So that nothing is lost, restate each entry exactly as supplied.

[Records from a data collection]

________________

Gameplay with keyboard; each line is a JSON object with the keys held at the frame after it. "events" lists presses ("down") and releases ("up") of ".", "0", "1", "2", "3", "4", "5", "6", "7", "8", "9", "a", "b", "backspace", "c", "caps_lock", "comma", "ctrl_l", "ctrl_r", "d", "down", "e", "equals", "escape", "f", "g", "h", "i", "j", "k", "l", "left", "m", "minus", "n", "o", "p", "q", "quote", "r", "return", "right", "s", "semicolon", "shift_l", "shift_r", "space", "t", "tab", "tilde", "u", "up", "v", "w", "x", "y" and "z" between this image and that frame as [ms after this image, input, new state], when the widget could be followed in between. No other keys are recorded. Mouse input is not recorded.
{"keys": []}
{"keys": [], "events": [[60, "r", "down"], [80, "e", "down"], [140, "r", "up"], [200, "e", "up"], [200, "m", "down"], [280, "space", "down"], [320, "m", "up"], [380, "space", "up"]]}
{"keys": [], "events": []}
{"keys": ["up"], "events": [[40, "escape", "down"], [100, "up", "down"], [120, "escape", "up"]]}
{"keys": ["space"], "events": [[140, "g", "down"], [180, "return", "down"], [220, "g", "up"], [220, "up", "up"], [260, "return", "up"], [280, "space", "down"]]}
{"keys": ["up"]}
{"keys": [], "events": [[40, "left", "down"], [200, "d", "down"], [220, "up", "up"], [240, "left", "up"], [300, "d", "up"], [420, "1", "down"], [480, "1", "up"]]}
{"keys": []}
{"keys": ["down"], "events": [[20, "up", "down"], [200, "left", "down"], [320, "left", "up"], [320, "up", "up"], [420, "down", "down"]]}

________________

Answer section
Gameplay with keyboard; each line is a JSON object with the keys held at the frame after it. "events" lists presses ("down") and releases ("up") of ".", "0", "1", "2", "3", "4", "5", "6", "7", "8", "9", "a", "b", "backspace", "c", "caps_lock", "comma", "ctrl_l", "ctrl_r", "d", "down", "e", "equals", "escape", "f", "g", "h", "i", "j", "k", "l", "left", "m", "minus", "n", "o", "p", "q", "quote", "r", "return", "right", "s", "semicolon", "shift_l", "shift_r", "space", "t", "tab", "tilde", "u", "up", "v", "w", "x", "y" and "z" between this image and that frame as [ms after this image, input, new state], when the widget could be followed in between. No other keys are recorded. Mouse input is not recorded.
{"keys": []}
{"keys": [], "events": [[60, "r", "down"], [80, "e", "down"], [140, "r", "up"], [200, "e", "up"], [200, "m", "down"], [280, "space", "down"], [320, "m", "up"], [380, "space", "up"]]}
{"keys": [], "events": []}
{"keys": ["up"], "events": [[40, "escape", "down"], [100, "up", "down"], [120, "escape", "up"]]}
{"keys": ["space"], "events": [[140, "g", "down"], [180, "return", "down"], [220, "g", "up"], [220, "up", "up"], [260, "return", "up"], [280, "space", "down"]]}
{"keys": ["up"]}
{"keys": [], "events": [[40, "left", "down"], [200, "d", "down"], [220, "up", "up"], [240, "left", "up"], [300, "d", "up"], [420, "1", "down"], [480, "1", "up"]]}
{"keys": []}
{"keys": ["down"], "events": [[20, "up", "down"], [200, "left", "down"], [320, "left", "up"], [320, "up", "up"], [420, "down", "down"]]}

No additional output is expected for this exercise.